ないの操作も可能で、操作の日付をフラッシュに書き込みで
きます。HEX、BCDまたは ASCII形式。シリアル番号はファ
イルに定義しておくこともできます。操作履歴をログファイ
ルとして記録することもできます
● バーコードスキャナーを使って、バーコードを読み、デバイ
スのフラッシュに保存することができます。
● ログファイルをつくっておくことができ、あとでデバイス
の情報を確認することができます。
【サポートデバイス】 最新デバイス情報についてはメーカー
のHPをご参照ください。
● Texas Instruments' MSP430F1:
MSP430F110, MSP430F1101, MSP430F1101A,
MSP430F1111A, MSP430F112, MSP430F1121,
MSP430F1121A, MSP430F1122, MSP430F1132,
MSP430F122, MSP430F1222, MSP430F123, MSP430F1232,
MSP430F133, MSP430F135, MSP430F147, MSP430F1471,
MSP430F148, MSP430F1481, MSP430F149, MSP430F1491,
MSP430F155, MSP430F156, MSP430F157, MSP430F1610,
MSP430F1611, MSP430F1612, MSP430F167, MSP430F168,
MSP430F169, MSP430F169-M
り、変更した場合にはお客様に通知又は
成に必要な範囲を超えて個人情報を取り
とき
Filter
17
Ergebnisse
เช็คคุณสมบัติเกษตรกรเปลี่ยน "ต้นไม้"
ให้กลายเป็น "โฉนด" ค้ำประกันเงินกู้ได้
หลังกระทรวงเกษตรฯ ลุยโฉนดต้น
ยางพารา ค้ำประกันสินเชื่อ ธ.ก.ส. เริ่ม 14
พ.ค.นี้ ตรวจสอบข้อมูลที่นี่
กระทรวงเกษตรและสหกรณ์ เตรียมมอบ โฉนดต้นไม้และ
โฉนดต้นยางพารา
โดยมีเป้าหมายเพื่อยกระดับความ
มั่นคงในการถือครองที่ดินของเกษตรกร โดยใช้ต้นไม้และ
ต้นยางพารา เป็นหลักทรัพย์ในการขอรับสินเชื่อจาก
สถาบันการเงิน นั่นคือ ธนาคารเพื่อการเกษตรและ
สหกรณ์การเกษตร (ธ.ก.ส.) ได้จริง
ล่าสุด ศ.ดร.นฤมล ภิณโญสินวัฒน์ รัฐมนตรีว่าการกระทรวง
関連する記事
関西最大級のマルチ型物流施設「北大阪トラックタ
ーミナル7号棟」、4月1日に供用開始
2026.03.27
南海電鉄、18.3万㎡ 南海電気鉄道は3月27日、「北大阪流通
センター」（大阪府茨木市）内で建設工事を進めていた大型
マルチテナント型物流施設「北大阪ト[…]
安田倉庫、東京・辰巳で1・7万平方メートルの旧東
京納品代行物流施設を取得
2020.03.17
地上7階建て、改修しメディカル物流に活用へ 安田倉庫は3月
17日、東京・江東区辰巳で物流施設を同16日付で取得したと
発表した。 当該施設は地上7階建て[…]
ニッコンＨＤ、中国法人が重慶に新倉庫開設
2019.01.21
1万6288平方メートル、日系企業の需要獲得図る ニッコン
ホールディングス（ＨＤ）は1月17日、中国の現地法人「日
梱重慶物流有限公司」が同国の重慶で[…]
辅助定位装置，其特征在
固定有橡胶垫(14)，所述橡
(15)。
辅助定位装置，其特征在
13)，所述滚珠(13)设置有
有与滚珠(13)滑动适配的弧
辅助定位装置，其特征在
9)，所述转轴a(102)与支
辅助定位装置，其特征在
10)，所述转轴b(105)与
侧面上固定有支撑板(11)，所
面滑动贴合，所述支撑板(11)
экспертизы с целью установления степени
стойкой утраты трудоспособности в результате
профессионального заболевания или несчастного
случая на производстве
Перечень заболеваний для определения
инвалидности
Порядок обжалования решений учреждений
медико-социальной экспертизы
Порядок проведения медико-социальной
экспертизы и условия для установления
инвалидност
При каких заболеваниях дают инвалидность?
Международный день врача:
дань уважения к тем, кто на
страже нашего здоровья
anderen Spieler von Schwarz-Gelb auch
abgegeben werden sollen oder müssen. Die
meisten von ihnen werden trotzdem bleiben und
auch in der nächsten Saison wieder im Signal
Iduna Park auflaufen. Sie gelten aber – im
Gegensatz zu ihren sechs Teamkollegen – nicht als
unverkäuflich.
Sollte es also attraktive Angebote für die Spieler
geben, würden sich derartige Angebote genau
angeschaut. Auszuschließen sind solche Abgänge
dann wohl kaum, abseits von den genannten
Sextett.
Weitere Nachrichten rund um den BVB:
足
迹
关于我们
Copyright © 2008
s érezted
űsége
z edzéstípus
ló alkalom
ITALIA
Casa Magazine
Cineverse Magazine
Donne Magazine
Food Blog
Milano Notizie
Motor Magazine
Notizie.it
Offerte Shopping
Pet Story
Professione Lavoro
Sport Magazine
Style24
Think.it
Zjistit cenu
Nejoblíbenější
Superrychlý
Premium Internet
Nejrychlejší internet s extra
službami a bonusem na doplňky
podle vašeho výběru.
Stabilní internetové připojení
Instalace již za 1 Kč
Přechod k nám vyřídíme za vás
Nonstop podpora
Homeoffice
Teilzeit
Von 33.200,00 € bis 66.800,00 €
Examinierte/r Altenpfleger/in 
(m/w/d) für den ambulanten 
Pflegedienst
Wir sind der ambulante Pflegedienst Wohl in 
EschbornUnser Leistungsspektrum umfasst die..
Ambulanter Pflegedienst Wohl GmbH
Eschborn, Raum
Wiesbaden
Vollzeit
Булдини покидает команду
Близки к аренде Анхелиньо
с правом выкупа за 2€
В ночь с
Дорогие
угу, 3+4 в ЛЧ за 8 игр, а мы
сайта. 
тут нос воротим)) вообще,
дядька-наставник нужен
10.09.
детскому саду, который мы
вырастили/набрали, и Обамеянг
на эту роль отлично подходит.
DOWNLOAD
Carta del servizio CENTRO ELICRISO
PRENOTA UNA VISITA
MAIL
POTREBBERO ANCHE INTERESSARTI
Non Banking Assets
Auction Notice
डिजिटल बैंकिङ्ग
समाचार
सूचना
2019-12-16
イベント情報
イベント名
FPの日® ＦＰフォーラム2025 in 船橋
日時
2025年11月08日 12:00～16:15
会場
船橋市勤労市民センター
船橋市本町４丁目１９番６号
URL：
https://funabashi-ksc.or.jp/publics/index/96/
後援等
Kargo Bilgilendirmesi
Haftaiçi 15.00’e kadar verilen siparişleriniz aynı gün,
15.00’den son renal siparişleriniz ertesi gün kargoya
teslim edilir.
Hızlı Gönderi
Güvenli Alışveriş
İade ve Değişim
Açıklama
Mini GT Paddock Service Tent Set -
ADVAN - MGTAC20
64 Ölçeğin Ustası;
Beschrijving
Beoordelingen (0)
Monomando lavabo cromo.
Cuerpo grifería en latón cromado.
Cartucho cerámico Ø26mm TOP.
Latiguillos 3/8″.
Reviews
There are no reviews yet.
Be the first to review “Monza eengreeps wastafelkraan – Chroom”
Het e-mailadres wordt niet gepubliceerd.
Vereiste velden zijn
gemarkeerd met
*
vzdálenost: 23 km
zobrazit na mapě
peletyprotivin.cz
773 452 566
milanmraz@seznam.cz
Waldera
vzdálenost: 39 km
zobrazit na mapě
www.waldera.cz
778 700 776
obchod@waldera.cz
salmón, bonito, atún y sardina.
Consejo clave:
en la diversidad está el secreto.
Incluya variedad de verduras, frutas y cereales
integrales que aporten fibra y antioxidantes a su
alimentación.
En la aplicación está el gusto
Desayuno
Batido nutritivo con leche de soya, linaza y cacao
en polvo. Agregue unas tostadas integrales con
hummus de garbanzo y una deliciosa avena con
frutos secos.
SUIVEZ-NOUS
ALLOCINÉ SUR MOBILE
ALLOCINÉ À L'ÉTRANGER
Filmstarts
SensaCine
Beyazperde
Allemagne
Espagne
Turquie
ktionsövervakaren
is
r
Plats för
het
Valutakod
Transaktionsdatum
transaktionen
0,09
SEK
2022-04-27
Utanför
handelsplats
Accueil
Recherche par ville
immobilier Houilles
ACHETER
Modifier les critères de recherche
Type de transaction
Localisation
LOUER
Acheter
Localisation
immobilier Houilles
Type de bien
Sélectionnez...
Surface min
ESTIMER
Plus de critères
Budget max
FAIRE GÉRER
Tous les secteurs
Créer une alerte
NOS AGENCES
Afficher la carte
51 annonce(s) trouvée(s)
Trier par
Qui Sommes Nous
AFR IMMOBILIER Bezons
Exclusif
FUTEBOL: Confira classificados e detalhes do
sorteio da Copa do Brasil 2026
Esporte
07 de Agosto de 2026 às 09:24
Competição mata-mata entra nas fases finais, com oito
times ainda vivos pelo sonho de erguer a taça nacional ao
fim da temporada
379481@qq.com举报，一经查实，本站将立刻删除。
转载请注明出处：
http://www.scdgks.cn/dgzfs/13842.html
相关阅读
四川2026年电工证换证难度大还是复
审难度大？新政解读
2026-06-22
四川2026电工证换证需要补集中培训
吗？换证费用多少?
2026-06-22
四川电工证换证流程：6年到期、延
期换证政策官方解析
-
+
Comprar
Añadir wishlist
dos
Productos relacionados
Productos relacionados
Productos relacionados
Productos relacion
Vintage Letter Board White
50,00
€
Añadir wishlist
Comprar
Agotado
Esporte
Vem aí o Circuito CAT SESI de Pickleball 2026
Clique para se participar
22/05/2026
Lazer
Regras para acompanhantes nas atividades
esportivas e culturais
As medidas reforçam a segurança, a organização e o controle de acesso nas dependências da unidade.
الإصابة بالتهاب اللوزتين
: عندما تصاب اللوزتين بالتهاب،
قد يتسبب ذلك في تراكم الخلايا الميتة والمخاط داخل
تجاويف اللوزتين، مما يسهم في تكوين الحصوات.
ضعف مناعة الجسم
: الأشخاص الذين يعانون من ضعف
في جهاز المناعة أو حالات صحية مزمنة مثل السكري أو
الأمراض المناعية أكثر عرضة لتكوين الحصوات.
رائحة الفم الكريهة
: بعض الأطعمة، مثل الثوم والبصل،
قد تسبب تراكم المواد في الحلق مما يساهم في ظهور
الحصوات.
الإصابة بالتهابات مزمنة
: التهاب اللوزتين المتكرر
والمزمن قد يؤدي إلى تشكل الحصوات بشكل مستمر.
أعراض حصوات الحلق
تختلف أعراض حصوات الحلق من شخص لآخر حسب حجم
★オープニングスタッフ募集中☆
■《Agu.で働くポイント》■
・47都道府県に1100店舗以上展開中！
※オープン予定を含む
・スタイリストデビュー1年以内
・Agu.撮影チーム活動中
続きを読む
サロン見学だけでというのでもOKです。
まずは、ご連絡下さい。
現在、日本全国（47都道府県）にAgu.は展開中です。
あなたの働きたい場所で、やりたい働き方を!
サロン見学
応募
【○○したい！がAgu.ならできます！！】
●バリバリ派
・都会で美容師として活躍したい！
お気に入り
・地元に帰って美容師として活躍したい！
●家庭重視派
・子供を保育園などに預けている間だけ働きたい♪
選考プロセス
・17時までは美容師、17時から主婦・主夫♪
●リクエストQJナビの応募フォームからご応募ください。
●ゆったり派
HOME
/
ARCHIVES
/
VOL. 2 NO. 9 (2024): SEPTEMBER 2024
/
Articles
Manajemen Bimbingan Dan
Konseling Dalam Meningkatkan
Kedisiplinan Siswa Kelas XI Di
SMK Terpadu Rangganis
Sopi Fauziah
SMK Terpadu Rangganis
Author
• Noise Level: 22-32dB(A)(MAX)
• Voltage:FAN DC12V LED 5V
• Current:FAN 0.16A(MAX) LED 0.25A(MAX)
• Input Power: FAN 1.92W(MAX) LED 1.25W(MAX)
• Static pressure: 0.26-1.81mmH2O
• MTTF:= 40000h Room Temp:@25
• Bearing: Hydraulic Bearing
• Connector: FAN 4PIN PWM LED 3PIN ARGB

- **Exercise prompt**:
Each line from the top of the material above, through the one that contains "のHPをご参照ください。", should be restated word for word.

- **Solution**:
ないの操作も可能で、操作の日付をフラッシュに書き込みで
きます。HEX、BCDまたは ASCII形式。シリアル番号はファ
イルに定義しておくこともできます。操作履歴をログファイ
ルとして記録することもできます
● バーコードスキャナーを使って、バーコードを読み、デバイ
スのフラッシュに保存することができます。
● ログファイルをつくっておくことができ、あとでデバイス
の情報を確認することができます。
【サポートデバイス】 最新デバイス情報についてはメーカー
のHPをご参照ください。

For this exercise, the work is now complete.